Prévisible, la démission de Mohamed Abbou a surpris par son timing. Au moment-même où la Troïka cherchait à affirmer sa solidité, surtout après les frasques provoquées par l’extradition de Mahmoudi et la non-promulgation de deux lois adoptées par la Constituante, voilà que le secrétaire général du CPR décide de quitter le navire gouvernemental. Six mois jour pour jour après avoir pris ses fonctions en qualité de ministre chargé de la Réforme administrative, Mohamed Abbou a renoncé à un maroquin qui ne l’avait jamais convaincu, tant le périmètre de ses attributions lui a paru, dès le premier jour, bien limité.
Au lendemain des élections, Abbou se voyait destiné au sein de la Troïka, à de grandes charges, certainement à la tête d’un ministère de souveraineté, la Justice ou l’Intérieur. Mais, au fil des négociations et des arbitrages, il avait vu ses chances s’amoindrir pour se voir proposer la Réforme Administrative qu’il finira par accepter.
Quelques jours plus tard, il va bouder sa charge et quitter son bureau à la Kasbah pour n’y revenir qu’avec la ferme promesse de disposer de plus larges attributions. Pour lui, ses fonctions ne seront concrètes que s’il assure la tutelle des services du Contrôle Général l’Administration publique et ne mette en place une véritable autorité d’inspection générale, de contrôle et d’audit, s’étendant à l’ensemble des ministères, organismes, institutions et entreprises qui en relèvent. L’objectif est de mener enquêtes approfondies à la chasse de la corruption et des malversations, dans l’indépendance la plus totale et au dessus de toute autre autorité gouvernementale ou administrative.
Le chef du gouvernement Hamadi Jebali essayera de tempérer ses ardeurs en lui expliquant le fonctionnement du système administratif tunisien, avec notamment des structures appropriées dans chaque ministère et des procédures idoines.
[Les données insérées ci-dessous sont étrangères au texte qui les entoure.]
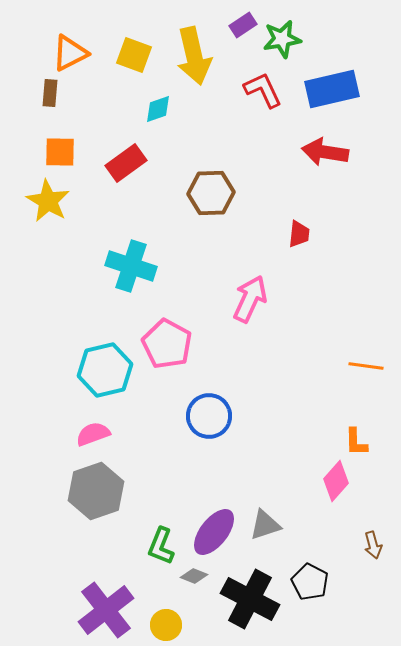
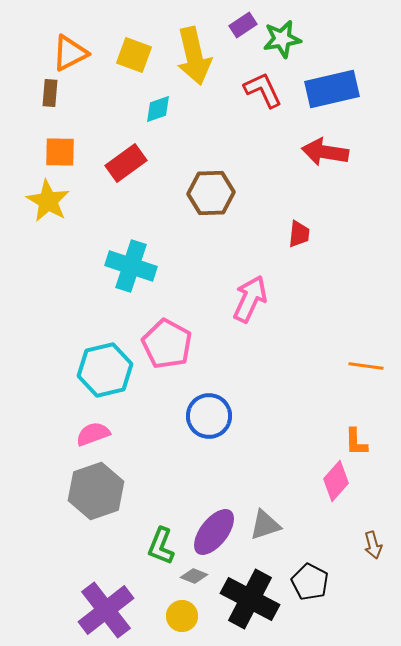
yellow circle: moved 16 px right, 9 px up
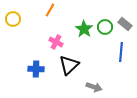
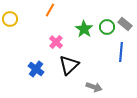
yellow circle: moved 3 px left
green circle: moved 2 px right
pink cross: rotated 16 degrees clockwise
blue cross: rotated 35 degrees clockwise
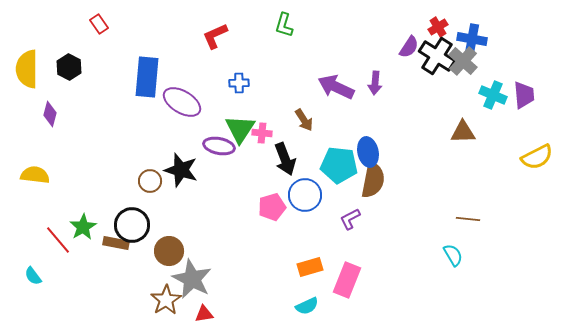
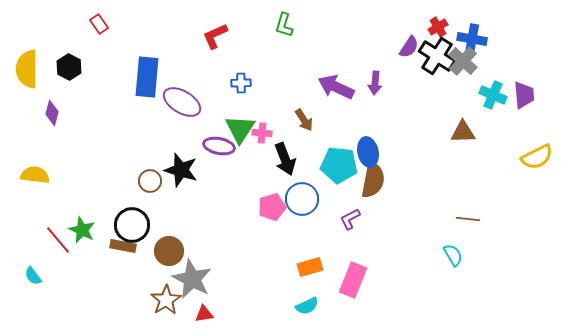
blue cross at (239, 83): moved 2 px right
purple diamond at (50, 114): moved 2 px right, 1 px up
blue circle at (305, 195): moved 3 px left, 4 px down
green star at (83, 227): moved 1 px left, 3 px down; rotated 16 degrees counterclockwise
brown rectangle at (116, 243): moved 7 px right, 3 px down
pink rectangle at (347, 280): moved 6 px right
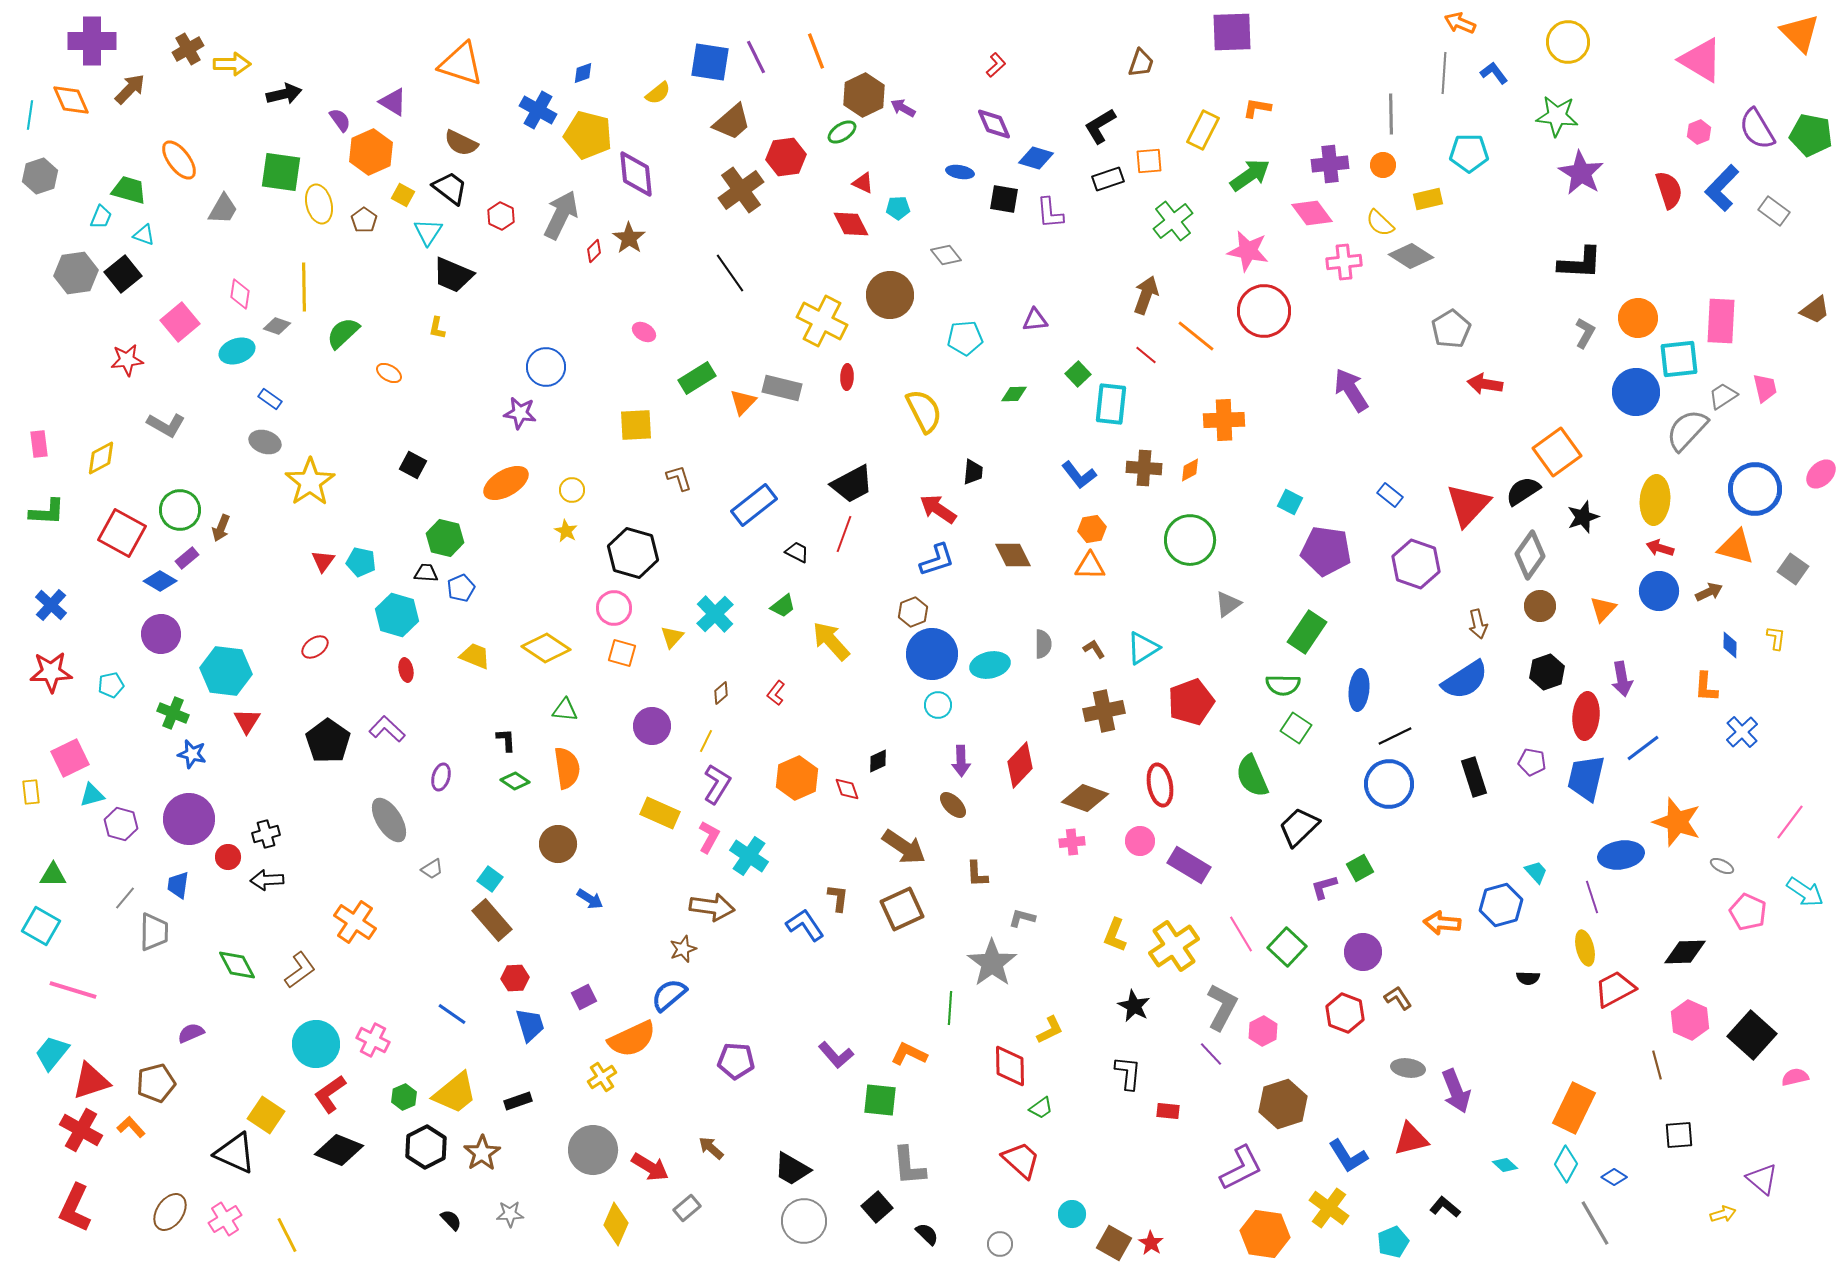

Mais, cela ne pouvait convaincre Abbou.
Un autre élément bien important interviendra, fin avril, début mai dernier. La dissidence de Raouf Ayadi fera éclater le CPR qui essayera de se recomposer en faisant monter une nouvelle direction. Un conseil national tenu le 12 mai à Tataouine devait porter, sans difficulté prévisible. Imad Daïmi, également directeur du Cabinet présidentiel, secrétaire général du CPR. Mais, Mohamed Abbou s’est présenté de son côté et chacun des deux candidats a obtenu le même nombre de voix (34), ce qui a posé problème. Habile, Salim Ben Hmidane, également ministre des Domaines de l’Etat, proposera de faire jouer le droit d’ainesse, ce qui était favorable à Abbou. Acceptée par tous, la solution proposée ne laissait pas moins sur le dos d’Abbou la lourde tâche d’assurer une véritable direction opérationnelle du CPR.
La scission avait en effet fragilisé le parti de Marzouki qui s’est rendu à l’évidence de devoir reconstruire le CPR, étendre son implantation partout dans le pays, recruter des militants actifs et compétents et rallier le plus grand nombre possible d’adhérents. Les vrais enjeux sont là. Pour pouvoir compter lors des prochaines échéances électorales, il va falloir se préparer dès maintenant et disposer d’un véritable parti populaire.
Mohamed Abbou l’a bien compris. Peu satisfait de ses fonctions au sein du gouvernement, conscient des enjeux électoraux, il a dû faire le choix du repli stratégique pour se consacrer au CPR afin de constituer ainsi un véritable poids électoral et, partant, des forces qui comptent. Les propos qu’il a tenus lors de sa conférence de presse, samedi, montrent sa prudence : aucune attaque frontale du gouvernement, aucune remise en question de la Troïka, aucune mise en avant personnelle, réitérant sa fidélité à Marzouki « le candidat du CPR » en faveur duquel il appelle à voter. Bref, il se met sur orbite.